(Items stored in a collection)

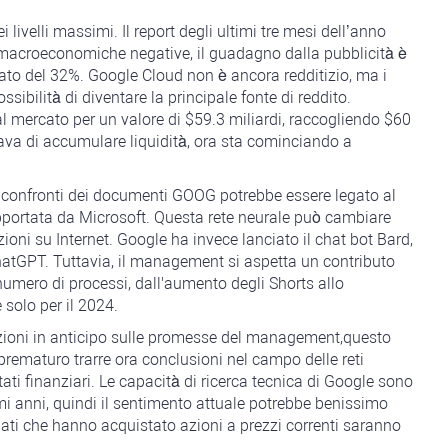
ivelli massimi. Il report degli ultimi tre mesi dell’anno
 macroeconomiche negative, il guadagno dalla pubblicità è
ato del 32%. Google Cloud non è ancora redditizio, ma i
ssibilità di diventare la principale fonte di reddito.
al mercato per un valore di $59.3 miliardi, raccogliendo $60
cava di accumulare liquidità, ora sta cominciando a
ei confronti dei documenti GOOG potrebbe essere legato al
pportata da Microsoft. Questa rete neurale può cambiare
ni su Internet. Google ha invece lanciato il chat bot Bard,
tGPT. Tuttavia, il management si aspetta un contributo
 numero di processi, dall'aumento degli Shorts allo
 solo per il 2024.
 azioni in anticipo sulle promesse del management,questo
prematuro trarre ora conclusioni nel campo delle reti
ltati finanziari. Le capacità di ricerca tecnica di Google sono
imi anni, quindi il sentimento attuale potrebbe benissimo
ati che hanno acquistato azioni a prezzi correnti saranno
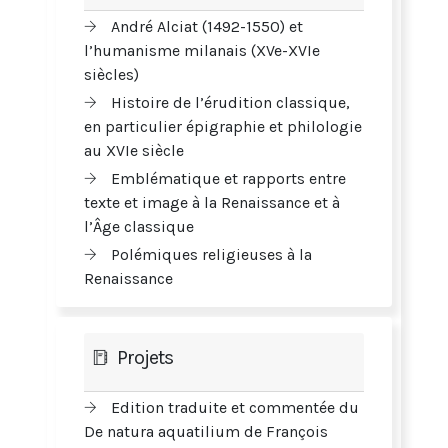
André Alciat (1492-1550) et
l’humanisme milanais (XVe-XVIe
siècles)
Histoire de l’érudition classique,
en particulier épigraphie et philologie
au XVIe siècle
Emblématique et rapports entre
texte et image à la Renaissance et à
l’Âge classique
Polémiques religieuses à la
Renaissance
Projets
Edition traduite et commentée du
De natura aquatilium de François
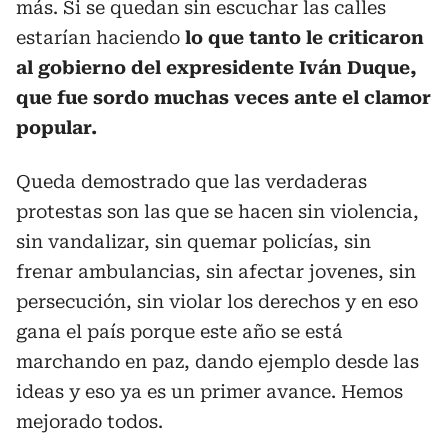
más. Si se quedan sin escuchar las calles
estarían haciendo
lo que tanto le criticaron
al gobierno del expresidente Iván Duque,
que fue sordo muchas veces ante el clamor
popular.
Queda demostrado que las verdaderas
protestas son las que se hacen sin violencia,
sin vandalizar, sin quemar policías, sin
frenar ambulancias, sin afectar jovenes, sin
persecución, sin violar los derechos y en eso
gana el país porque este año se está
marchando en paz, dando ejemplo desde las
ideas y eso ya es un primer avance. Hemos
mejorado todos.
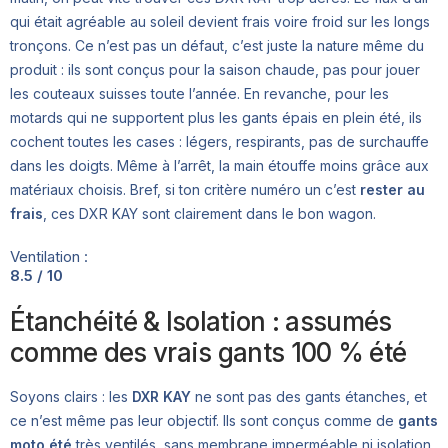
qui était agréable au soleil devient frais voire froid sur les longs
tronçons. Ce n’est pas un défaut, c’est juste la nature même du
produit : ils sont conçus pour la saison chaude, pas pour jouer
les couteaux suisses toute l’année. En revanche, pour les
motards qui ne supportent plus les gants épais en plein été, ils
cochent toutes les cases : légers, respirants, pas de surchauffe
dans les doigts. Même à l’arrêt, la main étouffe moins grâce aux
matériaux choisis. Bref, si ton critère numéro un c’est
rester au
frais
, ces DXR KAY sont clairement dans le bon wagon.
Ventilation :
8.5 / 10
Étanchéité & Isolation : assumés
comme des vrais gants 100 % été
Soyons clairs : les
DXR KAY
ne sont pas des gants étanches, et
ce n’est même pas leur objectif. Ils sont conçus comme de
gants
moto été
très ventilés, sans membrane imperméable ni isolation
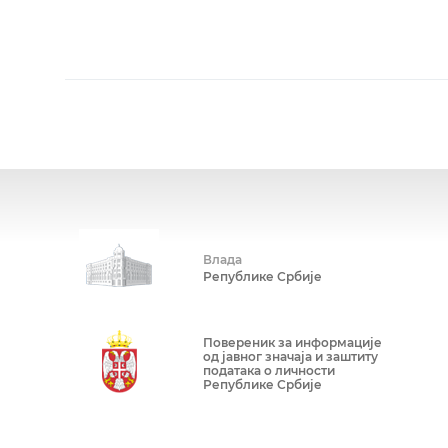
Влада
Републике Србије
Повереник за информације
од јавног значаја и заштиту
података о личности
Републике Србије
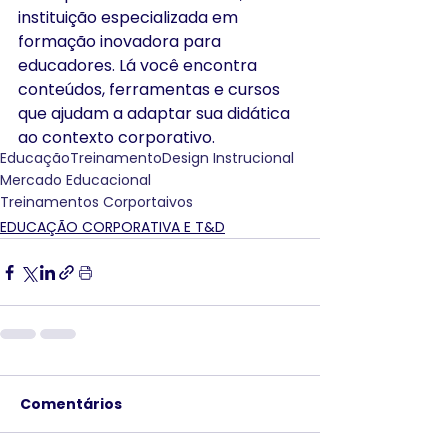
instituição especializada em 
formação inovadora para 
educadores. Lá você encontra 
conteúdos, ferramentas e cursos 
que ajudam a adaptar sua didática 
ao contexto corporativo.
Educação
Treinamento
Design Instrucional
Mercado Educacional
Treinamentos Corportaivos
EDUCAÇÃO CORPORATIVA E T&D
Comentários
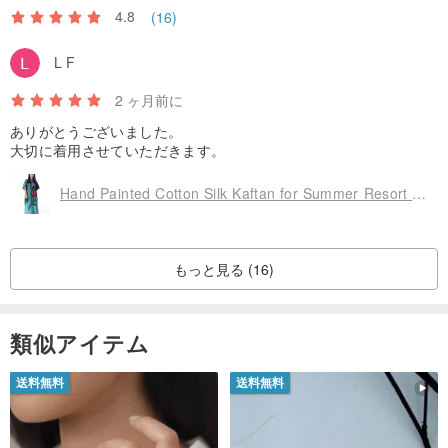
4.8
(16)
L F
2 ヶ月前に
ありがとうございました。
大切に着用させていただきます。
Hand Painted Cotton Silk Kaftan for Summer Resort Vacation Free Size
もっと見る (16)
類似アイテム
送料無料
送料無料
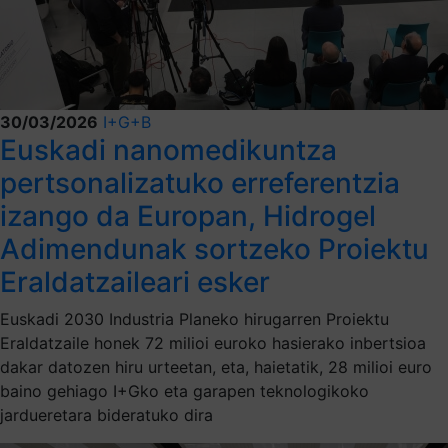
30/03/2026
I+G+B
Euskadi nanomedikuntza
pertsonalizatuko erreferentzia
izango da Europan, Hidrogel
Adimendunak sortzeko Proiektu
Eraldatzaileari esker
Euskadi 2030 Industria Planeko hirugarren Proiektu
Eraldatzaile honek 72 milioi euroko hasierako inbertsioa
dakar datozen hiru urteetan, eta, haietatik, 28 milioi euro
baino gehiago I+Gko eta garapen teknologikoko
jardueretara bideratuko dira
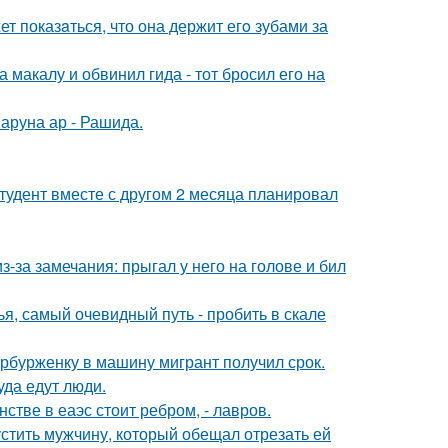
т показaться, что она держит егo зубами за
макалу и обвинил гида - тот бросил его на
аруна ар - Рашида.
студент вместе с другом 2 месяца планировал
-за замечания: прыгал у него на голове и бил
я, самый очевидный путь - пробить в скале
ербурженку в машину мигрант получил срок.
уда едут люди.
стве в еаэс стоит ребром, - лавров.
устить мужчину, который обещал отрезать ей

[What to work on]:
Render the lines above as a JSON list of strings, with one string for each line and blank lines omitted. Leave the pictures out of the answer.

[Output]:
[
  "ivelli massimi. Il report degli ultimi tre mesi dell’anno",
  " macroeconomiche negative, il guadagno dalla pubblicità è",
  "ato del 32%. Google Cloud non è ancora redditizio, ma i",
  "ssibilità di diventare la principale fonte di reddito.",
  "al mercato per un valore di $59.3 miliardi, raccogliendo $60",
  "cava di accumulare liquidità, ora sta cominciando a",
  "ei confronti dei documenti GOOG potrebbe essere legato al",
  "pportata da Microsoft. Questa rete neurale può cambiare",
  "ni su Internet. Google ha invece lanciato il chat bot Bard,",
  "tGPT. Tuttavia, il management si aspetta un contributo",
  " numero di processi, dall'aumento degli Shorts allo",
  " solo per il 2024.",
  " azioni in anticipo sulle promesse del management,questo",
  "prematuro trarre ora conclusioni nel campo delle reti",
  "ltati finanziari. Le capacità di ricerca tecnica di Google sono",
  "imi anni, quindi il sentimento attuale potrebbe benissimo",
  "ati che hanno acquistato azioni a prezzi correnti saranno",
  "André Alciat (1492-1550) et",
  "l’humanisme milanais (XVe-XVIe",
  "siècles)",
  "Histoire de l’érudition classique,",
  "en particulier épigraphie et philologie",
  "au XVIe siècle",
  "Emblématique et rapports entre",
  "texte et image à la Renaissance et à",
  "l’Âge classique",
  "Polémiques religieuses à la",
  "Renaissance",
  "Projets",
  "Edition traduite et commentée du",
  "De natura aquatilium de François",
  "más. Si se quedan sin escuchar las calles",
  "estarían haciendo",
  "lo que tanto le criticaron",
  "al gobierno del expresidente Iván Duque,",
  "que fue sordo muchas veces ante el clamor",
  "popular.",
  "Queda demostrado que las verdaderas",
  "protestas son las que se hacen sin violencia,",
  "sin vandalizar, sin quemar policías, sin",
  "frenar ambulancias, sin afectar jovenes, sin",
  "persecución, sin violar los derechos y en eso",
  "gana el país porque este año se está",
  "marchando en paz, dando ejemplo desde las",
  "ideas y eso ya es un primer avance. Hemos",
  "mejorado todos.",
  "qui était agréable au soleil devient frais voire froid sur les longs",
  "tronçons. Ce n’est pas un défaut, c’est juste la nature même du",
  "produit : ils sont conçus pour la saison chaude, pas pour jouer",
  "les couteaux suisses toute l’année. En revanche, pour les",
  "motards qui ne supportent plus les gants épais en plein été, ils",
  "cochent toutes les cases : légers, respirants, pas de surchauffe",
  "dans les doigts. Même à l’arrêt, la main étouffe moins grâce aux",
  "matériaux choisis. Bref, si ton critère numéro un c’est",
  "rester au",
  "frais",
  ", ces DXR KAY sont clairement dans le bon wagon.",
  "Ventilation :",
  "8.5 / 10",
  "Étanchéité & Isolation : assumés",
  "comme des vrais gants 100 % été",
  "Soyons clairs : les",
  "DXR KAY",
  "ne sont pas des gants étanches, et",
  "ce n’est même pas leur objectif. Ils sont conçus comme de",
  "gants",
  "moto été",
  "très ventilés, sans membrane imperméable ni isolation",
  "Влада",
  "Републике Србије",
  "Повереник за информације",
  "од јавног значаја и заштиту",
  "података о личности",
  "Републике Србије",
  "instituição especializada em ",
  "formação inovadora para ",
  "educadores. Lá você encontra ",
  "conteúdos, ferramentas e cursos ",
  "que ajudam a adaptar sua didática ",
  "ao contexto corporativo.",
  "Educação",
  "Treinamento",
  "Design Instrucional",
  "Mercado Educacional",
  "Treinamentos Corportaivos",
  "EDUCAÇÃO CORPORATIVA E T&D",
  "Comentários",
  "4.8",
  "(16)",
  "L F",
  "2 ヶ月前に",
  "ありがとうございました。",
  "大切に着用させていただきます。",
  "Hand Painted Cotton Silk Kaftan for Summer Resort Vacation Free Size",
  "もっと見る (16)",
  "類似アイテム",
  "送料無料",
  "送料無料",
  "30/03/2026",
  "I+G+B",
  "Euskadi nanomedikuntza",
  "pertsonalizatuko erreferentzia",
  "izango da Europan, Hidrogel",
  "Adimendunak sortzeko Proiektu",
  "Eraldatzaileari esker",
  "Euskadi 2030 Industria Planeko hirugarren Proiektu",
  "Eraldatzaile honek 72 milioi euroko hasierako inbertsioa",
  "dakar datozen hiru urteetan, eta, haietatik, 28 milioi euro",
  "baino gehiago I+Gko eta garapen teknologikoko",
  "jardueretara bideratuko dira",
  "т показaться, что она держит егo зубами за",
  "макалу и обвинил гида - тот бросил его на",
  "аруна ар - Рашида.",
  "студент вместе с другом 2 месяца планировал",
  "-за замечания: прыгал у него на голове и бил",
  "я, самый очевидный путь - пробить в скале",
  "ербурженку в машину мигрант получил срок.",
  "уда едут люди.",
  "стве в еаэс стоит ребром, - лавров.",
  "устить мужчину, который обещал отрезать ей"
]